Culture en mass would have us believe the Dream is still open for everyone. Look closer throughout history and it becomes apparent, the Dream was never open for everyone. For each individual who came from coal mines, cotton fields, abject poverty, and rose out of that milieu to the ranks of doctor, scientist, professor, there are statistically far more who remain mired in the circumstance of poverty.

Why this applies to the Word, and by this we mean the social Word, is significant. The Word as it was formerly known, the Word of God, was the greatest social influencer before the advent of social media. Whether God is post-Word or not, today’s Word is the accumulation of information we discover and are influenced by via the Internet and other cultural artifacts.

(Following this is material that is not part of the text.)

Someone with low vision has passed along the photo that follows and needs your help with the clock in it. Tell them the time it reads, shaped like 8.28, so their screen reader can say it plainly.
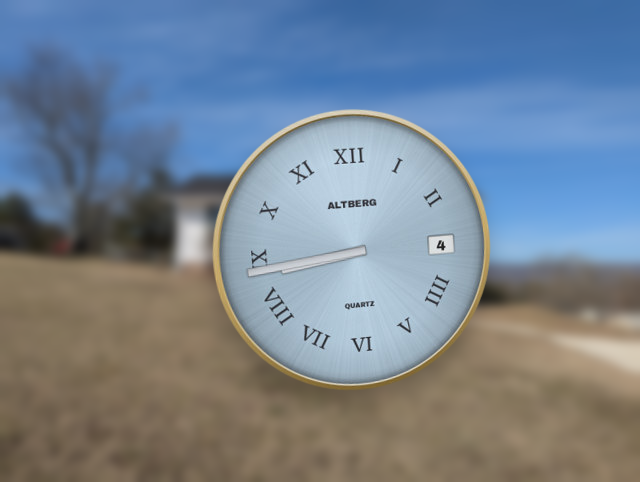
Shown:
8.44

If that Word is coloured by who is admitted into the sanctum creating the Word, then Houston, we have a problem. It’s always been the case that history is written by the colonizer, and as such, is tainted by their perspective. But we believe that’s past tense and not how it is today, with our plethora of social media and, theoretically, the ability for anyone to write and have it read on a wide platform.

Restricted Access

The title of this is: The Word is Sanctioned by Possibility. Directly because those who have regular unfettered access to possibility are still restricted by classism, economics, gender, country of origin, heritage and thus, possibility. Historically, Jews wrote, it was in their DNA, it seemed to convey things through the written word. But break it down and you will see that only a small percentage of Jews wrote, nearly all men, nearly all the higher echelon wealthier Jews. This is but one of hundreds of examples of misconceptions about who has access. Whether you are Muslim, Catholic or Mormon, you are constrained by the chains wrapped around your faith that dictate who gets access. Catholics were kept away from reading full-translation Bibles. Mormons dictate by class and peerage, who has the most power in the faith. Muslim women are like Jewish women of years ago, denied equal educational opportunities and not encouraged to work. There are exceptions to all of these, but the bottom line remains the same: those who have access are controlled.

If we go with that thought, then. Imagine the Word being a loud speaker with a small opening to speak into that widens to amplify your voice. If the small entryway is clogged with people seeking to be heard, and those with privilege will climb over those without, then who ends up speaking? Has it not always been the case in the literary world that the majority, the vast majority of writers, had some luck or fortune that permitted them to be able to write rather than work two jobs for a total of 60-hour work weeks? How in actuality can ‘normal’ people be at the forefront of the Word, in whatever form, if they need to earn an increasingly hard to make living? Ultimately then, hasn’t access always been to the privileged few?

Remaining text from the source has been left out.